↓

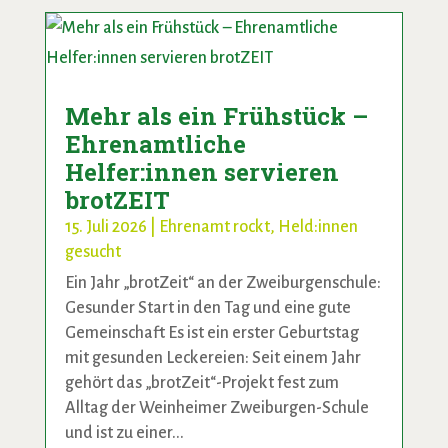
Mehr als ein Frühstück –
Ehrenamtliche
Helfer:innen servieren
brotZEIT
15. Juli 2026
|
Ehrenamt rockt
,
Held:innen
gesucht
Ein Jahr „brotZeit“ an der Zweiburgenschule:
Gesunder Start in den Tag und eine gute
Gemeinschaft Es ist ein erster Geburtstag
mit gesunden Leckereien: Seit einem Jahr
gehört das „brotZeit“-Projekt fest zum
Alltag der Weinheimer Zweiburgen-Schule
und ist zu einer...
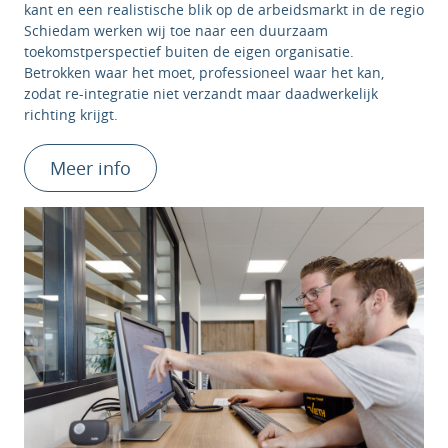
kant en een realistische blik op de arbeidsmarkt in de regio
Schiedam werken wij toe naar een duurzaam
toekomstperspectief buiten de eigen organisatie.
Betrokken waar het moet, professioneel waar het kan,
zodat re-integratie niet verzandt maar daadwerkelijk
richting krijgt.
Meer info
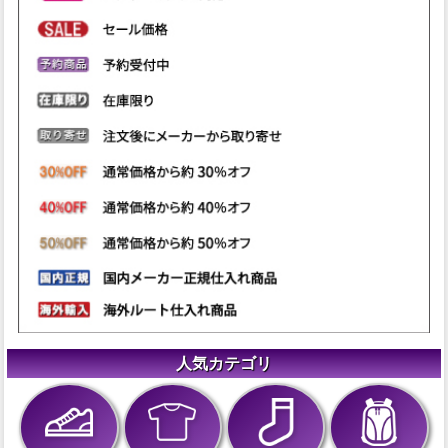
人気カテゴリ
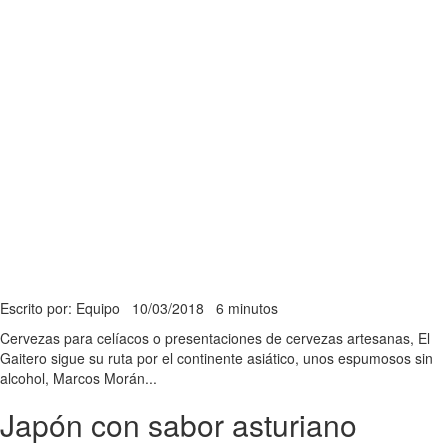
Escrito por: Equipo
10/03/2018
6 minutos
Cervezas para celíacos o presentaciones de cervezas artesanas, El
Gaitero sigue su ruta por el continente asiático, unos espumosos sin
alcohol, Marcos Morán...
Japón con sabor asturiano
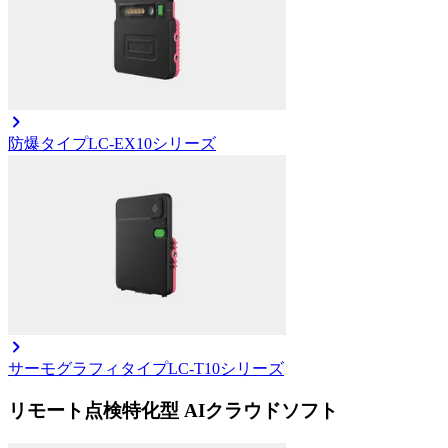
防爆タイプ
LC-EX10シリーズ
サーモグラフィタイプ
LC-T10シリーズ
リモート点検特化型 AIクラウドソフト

↑
↓

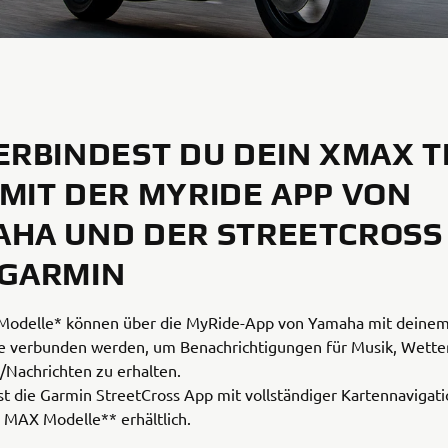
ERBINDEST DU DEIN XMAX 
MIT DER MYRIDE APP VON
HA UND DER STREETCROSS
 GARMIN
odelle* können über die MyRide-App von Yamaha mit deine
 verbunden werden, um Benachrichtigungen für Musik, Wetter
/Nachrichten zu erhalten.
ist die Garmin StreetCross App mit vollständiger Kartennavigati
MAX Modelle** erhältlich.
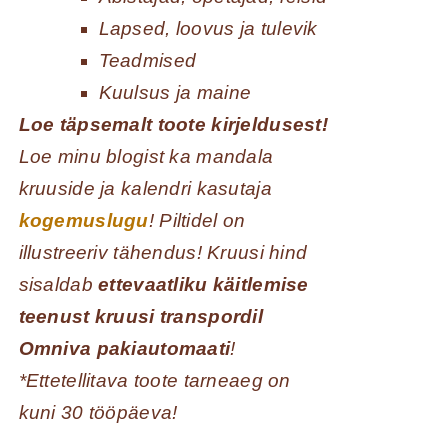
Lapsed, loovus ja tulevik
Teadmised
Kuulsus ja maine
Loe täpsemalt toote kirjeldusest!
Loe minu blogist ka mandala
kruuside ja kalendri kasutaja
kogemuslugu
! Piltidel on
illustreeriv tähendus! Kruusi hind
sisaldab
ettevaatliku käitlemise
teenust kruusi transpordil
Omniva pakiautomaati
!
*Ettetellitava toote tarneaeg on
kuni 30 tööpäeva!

↑

◆ **The problem**
Which lines above hold the string "Jahr"? Copy every one of them.

◆ **Output for this task**
Ein Jahr „brotZeit“ an der Zweiburgenschule:
mit gesunden Leckereien: Seit einem Jahr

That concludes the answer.